Excerpted passage =>

+ + + +

Embedding Guide

This guide walks you through embedding Constellation Engine in your own JVM application. By the end you will have a standalone program that compiles a constellation-lang script, executes it, and prints the result — no HTTP server required.

Overview

Constellation Engine is an embeddable library. The HTTP server and VSCode extension are optional layers built on top of the same API you use directly:

Your Application
  └─ Constellation API  (compile, execute, manage modules)
       ├─ Runtime        (DAG execution, scheduling, lifecycle)
       ├─ Compiler       (parse, type-check, compile constellation-lang)
       └─ StdLib         (built-in modules: math, string, list, etc.)

All interactions go through two main entry points:

Entry Point	Purpose
`Constellation` trait	Register modules, store pipelines, execute pipelines
`LangCompiler`	Compile constellation-lang source into `LoadedPipeline`

Add Dependencies

sbt

val constellationVersion = "0.7.0"

libraryDependencies ++= Seq(
  "io.github.vledicfranco" %% "constellation-core"          % constellationVersion,
  "io.github.vledicfranco" %% "constellation-runtime"       % constellationVersion,
  "io.github.vledicfranco" %% "constellation-lang-compiler" % constellationVersion,
  "io.github.vledicfranco" %% "constellation-lang-stdlib"   % constellationVersion
)

Add the HTTP module only if you need the server:

libraryDependencies += "io.github.vledicfranco" %% "constellation-http-api" % constellationVersion

Required Transitive Dependencies

The library pulls in:

Cats Effect 3 — IO monad for all effectful operations
Circe — JSON encoding/decoding
cats-parse — parser combinators (compiler module)
http4s — only if you include http-api

Minimal Setup

import cats.effect._
import cats.implicits._
import io.constellation.impl.ConstellationImpl
import io.constellation.stdlib.StdLib
import io.constellation.lang.LangCompiler

object MinimalExample extends IOApp.Simple {

  val source = """
    in text: String
    result = Uppercase(text)
    out result
  """

  def run: IO[Unit] =
    for {
      // 1. Create a Constellation instance
      constellation <- ConstellationImpl.init

      // 2. Register standard library modules
      _ <- StdLib.allModules.values.toList.traverse(constellation.setModule)

      // 3. Create a compiler with StdLib function signatures
      compiler = StdLib.compiler

      // 4. Compile the source
      compiled <- IO.fromEither(
        compiler.compile(source, "my-pipeline").leftMap(errs =>
          new RuntimeException(errs.map(_.message).mkString("\n"))
        )
      )

      // 5. Execute the pipeline
      sig <- constellation.run(
        compiled.pipeline,
        inputs = Map("text" -> io.constellation.TypeSystem.CValue.VString("hello world"))

+ + + +

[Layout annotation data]
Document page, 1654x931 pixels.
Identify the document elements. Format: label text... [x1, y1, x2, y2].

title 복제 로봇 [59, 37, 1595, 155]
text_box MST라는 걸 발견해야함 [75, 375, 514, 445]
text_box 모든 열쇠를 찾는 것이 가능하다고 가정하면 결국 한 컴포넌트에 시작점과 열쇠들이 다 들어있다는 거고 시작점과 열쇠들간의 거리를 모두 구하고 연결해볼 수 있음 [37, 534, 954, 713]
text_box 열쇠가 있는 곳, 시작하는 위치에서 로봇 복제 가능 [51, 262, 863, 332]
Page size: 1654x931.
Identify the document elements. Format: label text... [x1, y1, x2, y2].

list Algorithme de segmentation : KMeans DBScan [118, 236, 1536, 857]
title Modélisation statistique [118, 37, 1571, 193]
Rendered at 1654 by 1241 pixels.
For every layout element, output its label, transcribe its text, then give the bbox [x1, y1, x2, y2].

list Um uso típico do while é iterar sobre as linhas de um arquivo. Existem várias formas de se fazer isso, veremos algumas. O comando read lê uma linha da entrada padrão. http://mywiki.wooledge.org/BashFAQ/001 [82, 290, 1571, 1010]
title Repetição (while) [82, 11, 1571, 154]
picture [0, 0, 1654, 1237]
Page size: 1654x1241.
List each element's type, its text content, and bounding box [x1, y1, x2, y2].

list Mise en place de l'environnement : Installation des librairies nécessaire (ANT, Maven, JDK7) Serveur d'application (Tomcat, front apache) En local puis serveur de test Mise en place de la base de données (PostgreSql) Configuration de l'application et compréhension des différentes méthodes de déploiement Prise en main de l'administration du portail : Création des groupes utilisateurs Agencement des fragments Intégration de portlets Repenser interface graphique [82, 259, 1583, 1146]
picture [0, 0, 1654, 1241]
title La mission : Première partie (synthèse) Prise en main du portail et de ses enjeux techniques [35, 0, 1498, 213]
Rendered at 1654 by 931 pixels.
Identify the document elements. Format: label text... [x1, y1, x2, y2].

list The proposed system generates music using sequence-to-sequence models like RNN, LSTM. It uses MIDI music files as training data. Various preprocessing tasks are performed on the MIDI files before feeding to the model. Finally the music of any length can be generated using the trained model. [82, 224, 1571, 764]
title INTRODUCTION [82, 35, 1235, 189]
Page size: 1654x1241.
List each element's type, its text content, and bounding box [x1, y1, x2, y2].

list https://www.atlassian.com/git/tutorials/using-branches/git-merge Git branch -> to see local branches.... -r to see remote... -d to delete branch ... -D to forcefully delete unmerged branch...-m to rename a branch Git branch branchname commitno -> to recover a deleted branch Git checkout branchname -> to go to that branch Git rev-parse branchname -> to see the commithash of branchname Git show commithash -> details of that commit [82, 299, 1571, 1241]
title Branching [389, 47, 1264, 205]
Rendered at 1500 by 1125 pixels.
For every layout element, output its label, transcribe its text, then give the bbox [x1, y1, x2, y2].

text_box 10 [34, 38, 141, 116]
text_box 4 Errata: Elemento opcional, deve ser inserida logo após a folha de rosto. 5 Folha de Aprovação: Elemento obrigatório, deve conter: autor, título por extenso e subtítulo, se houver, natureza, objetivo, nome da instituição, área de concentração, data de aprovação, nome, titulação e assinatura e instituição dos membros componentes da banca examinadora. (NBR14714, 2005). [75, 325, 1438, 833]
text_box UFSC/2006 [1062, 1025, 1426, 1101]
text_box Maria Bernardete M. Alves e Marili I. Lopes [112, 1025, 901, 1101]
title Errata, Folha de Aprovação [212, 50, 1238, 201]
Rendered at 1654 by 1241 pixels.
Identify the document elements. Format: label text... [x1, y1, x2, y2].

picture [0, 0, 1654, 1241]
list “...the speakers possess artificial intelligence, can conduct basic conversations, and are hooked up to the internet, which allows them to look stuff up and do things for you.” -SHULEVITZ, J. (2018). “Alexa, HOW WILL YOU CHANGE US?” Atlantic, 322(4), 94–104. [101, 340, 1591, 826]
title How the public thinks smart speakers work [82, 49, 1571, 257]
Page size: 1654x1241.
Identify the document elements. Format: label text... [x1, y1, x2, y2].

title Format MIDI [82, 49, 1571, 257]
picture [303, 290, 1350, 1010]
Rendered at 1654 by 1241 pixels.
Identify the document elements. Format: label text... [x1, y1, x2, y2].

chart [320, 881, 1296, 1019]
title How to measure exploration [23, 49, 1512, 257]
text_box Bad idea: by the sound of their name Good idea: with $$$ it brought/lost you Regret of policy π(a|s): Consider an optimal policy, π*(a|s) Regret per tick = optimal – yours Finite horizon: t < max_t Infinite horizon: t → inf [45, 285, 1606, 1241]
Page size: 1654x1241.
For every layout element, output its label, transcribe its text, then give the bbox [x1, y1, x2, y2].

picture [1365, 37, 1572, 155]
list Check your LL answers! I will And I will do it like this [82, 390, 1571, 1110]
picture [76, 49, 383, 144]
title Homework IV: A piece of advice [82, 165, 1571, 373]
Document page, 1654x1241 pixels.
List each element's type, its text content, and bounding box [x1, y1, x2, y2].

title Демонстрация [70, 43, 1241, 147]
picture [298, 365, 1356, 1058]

+ + + +

Work to do =>
1 > Please echo the part of the embedding guide from "This guide walks" up to and including "type-check, compile constellation-lang)".
2 > In one to three sentences, explain why the standalone program built in the embedding guide needs no HTTP server.
3 > Answer these questions from the embedding guide:
(a) What value is assigned to constellationVersion in the sbt setup?
(b) Which entry point compiles constellation-lang source into `LoadedPipeline`?
(c) What string value is supplied for the "text" input when the minimal example runs the pipeline?

Written responses =>
1 >
This guide walks you through embedding Constellation Engine in your own JVM application. By the end you will have a standalone program that compiles a constellation-lang script, executes it, and prints the result — no HTTP server required.

Overview

Constellation Engine is an embeddable library. The HTTP server and VSCode extension are optional layers built on top of the same API you use directly:

Your Application
  └─ Constellation API  (compile, execute, manage modules)
       ├─ Runtime        (DAG execution, scheduling, lifecycle)
       ├─ Compiler       (parse, type-check, compile constellation-lang)

2 > Constellation Engine is an embeddable library. Its HTTP server and VSCode extension are optional layers built on top of the same API that an application can use directly. The program can therefore compile and execute a script through that API alone, and the HTTP module is added only if the server is needed.

3 >
(a) "0.7.0"
(b) `LangCompiler`
(c) "hello world"